There has never been a case of an occupational transmission of HIV to a surgeon by a finger stick using a suture needle in the United States,(that we know of), over 20 years into the HIV epidemic and who knows how many thousands of similar finger sticks. Surely this, coupled with the patients undetectable viral load, make transmission of HIV virtually zero. So long story short not offering PEP would also be correct.

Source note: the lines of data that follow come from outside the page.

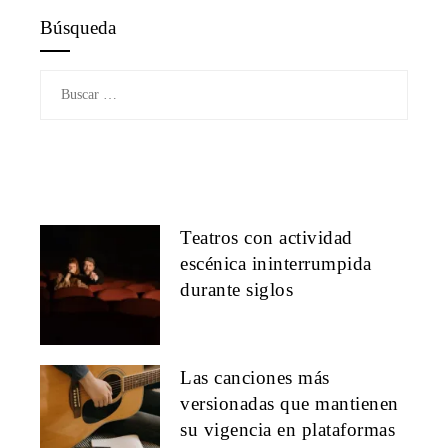
Búsqueda
Buscar:
Teatros con actividad
escénica ininterrumpida
durante siglos
Las canciones más
versionadas que mantienen
su vigencia en plataformas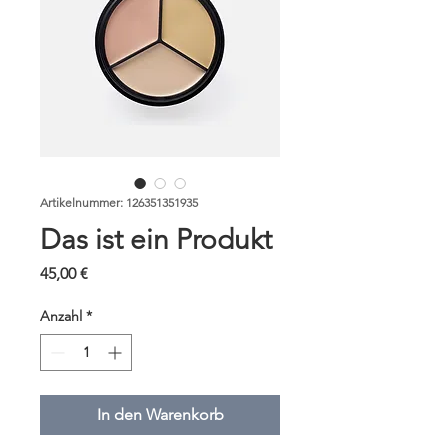
Artikelnummer: 126351351935
Das ist ein Produkt
Preis
45,00 €
Anzahl
*
In den Warenkorb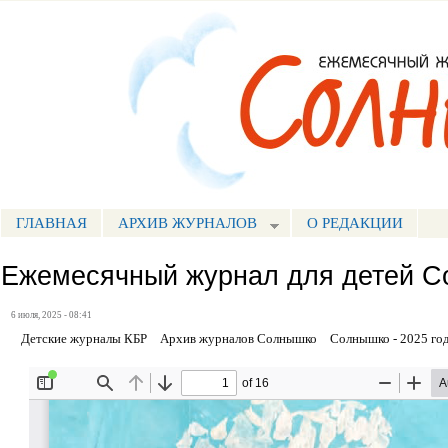
Пе
ос
Портал СМИ КБР
со
ГЛАВНАЯ
АРХИВ ЖУРНАЛОВ
О РЕДАКЦИИ
МЕНЮ СОЛНЫШКО
Ежемесячный журнал для детей С
6 июля, 2025 - 08:41
Детские журналы КБР
Архив журналов Солнышко
Солнышко - 2025 го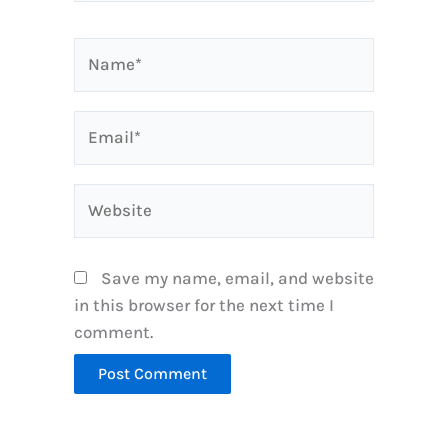
Name*
Email*
Website
Save my name, email, and website
in this browser for the next time I
comment.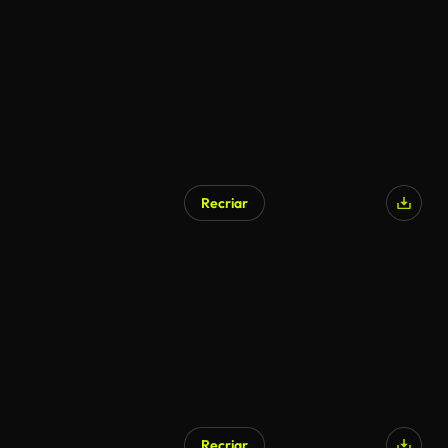
Recriar
Recriar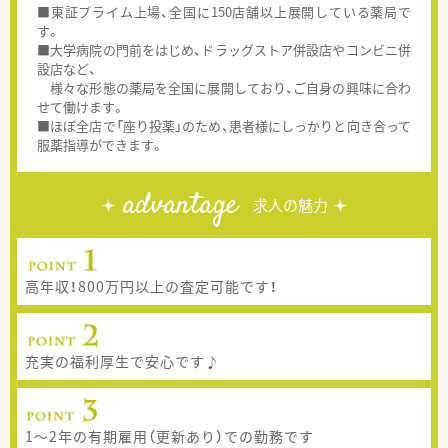
■東証プライム上場、全国に150店舗以上展開している薬局で
す。
■大学病院の門前をはじめ、ドラッグストア併設店やコンビニ併
設店など、
様々な形態の薬局を全国に展開しており、ご自身の興味に合わ
せて働けます。
■ほぼ全店で「座り投薬」のため、患者様にしっかりと向き合って
服薬指導ができます。
advantage
求人の魅力
高年収！800万円以上の査定可能です！
充実の福利厚生で安心です♪
1～2年の有期雇用（更新あり）での勤務です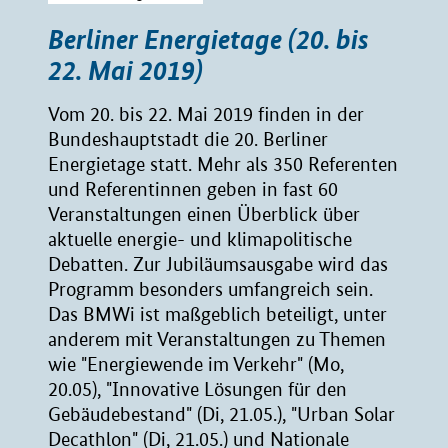
Berliner Energietage (20. bis
22. Mai 2019)
Vom 20. bis 22. Mai 2019 finden in der
Bundeshauptstadt die 20. Berliner
Energietage statt. Mehr als 350 Referenten
und Referentinnen geben in fast 60
Veranstaltungen einen Überblick über
aktuelle energie- und klimapolitische
Debatten. Zur Jubiläumsausgabe wird das
Programm besonders umfangreich sein.
Das BMWi ist maßgeblich beteiligt, unter
anderem mit Veranstaltungen zu Themen
wie "Energiewende im Verkehr" (Mo,
20.05), "Innovative Lösungen für den
Gebäudebestand" (Di, 21.05.), "Urban Solar
Decathlon" (Di, 21.05.) und Nationale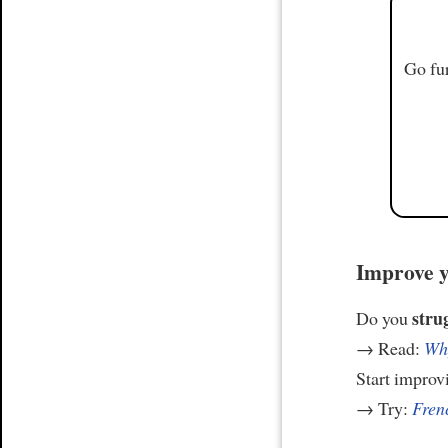
Go fur
Improve y
stru
Do you
→ Read:
Why
Start improv
→ Try:
Frenc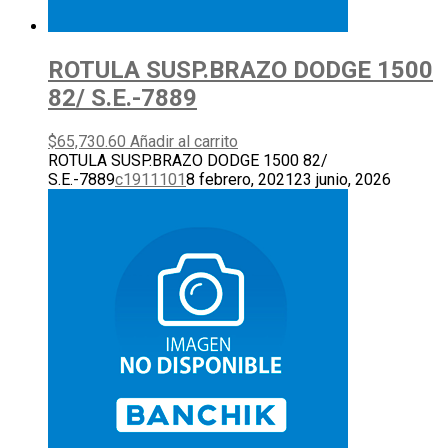
ROTULA SUSP.BRAZO DODGE 1500
82/ S.E.-7889
$
65,730.60
Añadir al carrito
ROTULA SUSP.BRAZO DODGE 1500 82/
S.E.-7889
c1911101
8 febrero, 2021
23 junio, 2026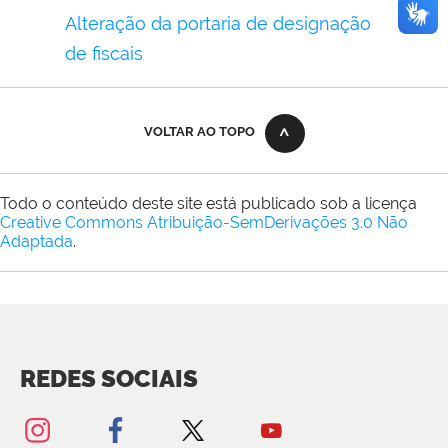
Alteração da portaria de designação
de fiscais
VOLTAR AO TOPO
Todo o conteúdo deste site está publicado sob a licença
Creative Commons Atribuição-SemDerivações 3.0 Não
Adaptada
.
REDES SOCIAIS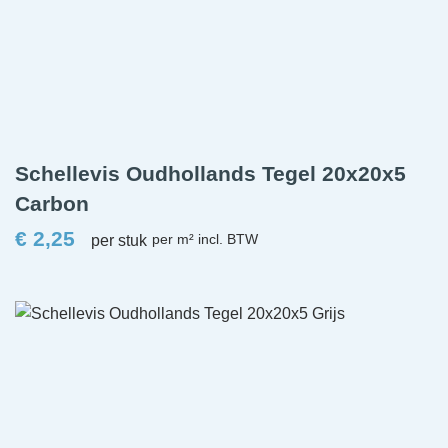
Schellevis Oudhollands Tegel 20x20x5
Carbon
€
2,25
per stuk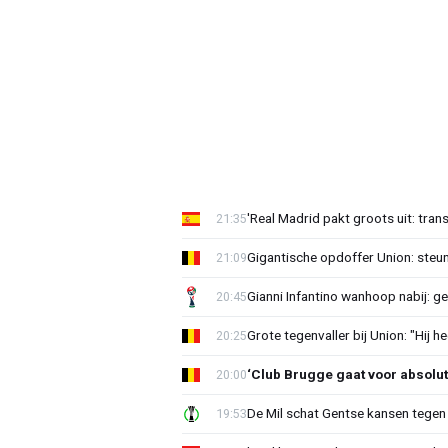
'Real Madrid pakt groots uit: tran
21:35
Gigantische opdoffer Union: steu
21:09
Gianni Infantino wanhoop nabij: g
20:45
Grote tegenvaller bij Union: "Hij h
20:25
‘Club Brugge gaat voor absolu
20:00
De Mil schat Gentse kansen tegen
19:53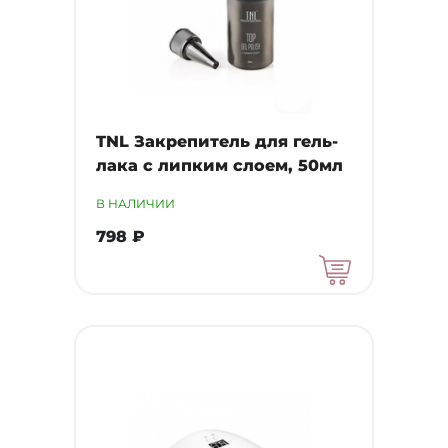
TNL Закрепитель для гель-
лака с липким слоем, 50мл
В НАЛИЧИИ
798 ₽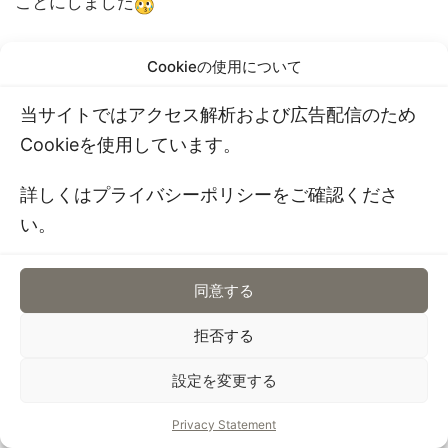
ことにしました
全て安心材料で手作りしてくださっているので、紅し
Cookieの使用について
ょうがが食べれるっていうね！！
当サイトではアクセス解析および広告配信のため
紅しょうがが食べれるお弁当ってなかなか無いで
Cookieを使用しています。
す！！笑
詳しくはプライバシーポリシーをご確認くださ
毎週月水が楽しみになりました
い。
木馬さんのお昼のサービス弁当については、
LINE登録
同意する
をすると詳しい注文方法が見れるので、お忙しい時に
拒否する
是非ー?
設定を変更する
Privacy Statement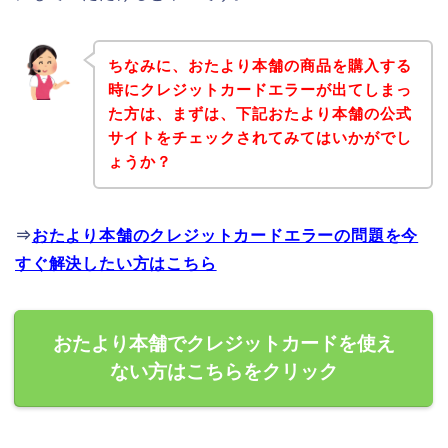
ちなみに、おたより本舗の商品を購入する
時にクレジットカードエラーが出てしまっ
た方は、まずは、下記おたより本舗の公式
サイトをチェックされてみてはいかがでし
ょうか？
⇒
おたより本舗のクレジットカードエラーの問題を今
すぐ解決したい方はこちら
おたより本舗でクレジットカードを使え
ない方はこちらをクリック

I had to present to our surgery colleagues earlier this year regarding HIV and as it concerns surgeons. As Dr. Mariuz stated, there are no reported cases of HIV transmission via solid needle in the population of surgeons that we know of. I found interesting during my presentation how many surgeons still do not double glove. I wonder if the double vs single gloving question would change the answer of anyone regarding this case. I also wonder why one would follow guidelines in this case and give two drugs vs three. We already know what the patient is on, why not use a similar regimen like combivir/boosted reyataz. My feeling would be, if giving PEP…”GIVE IT” i.e. three drugs. If not, then observe.
>>I also wonder why one would follow guidelines in this case and give two drugs vs three.
The “scientific” argument is that 2 drugs are better tolerated than 3, and hence adherence is going to be better as well.
But I tend to agree that if you’re going to give PEP, you might as well go the whole way to 3 drugs. I use the 2 drug approach for those who don’t need PEP at all, but are simply too anxious not to take something.
If after suture incident to fingure (double glove case) the resident starts on Combivir and the HIV tests (antibodies) for the patient, being treated by the resident, turns out to be negative,. how long should the resident continue the drug or should he/she stop immdiately
>>how long should the resident continue the drug or should he/she stop immdiately.
If the source patient tests negative, Combivir can be stopped! This is one of the great (but underutilized) settings for rapid HIV testing …
Only exception to this rule is if the source patient might have acute HIV — a rare event, and one that generally would be evident clinically if one is thinking of it.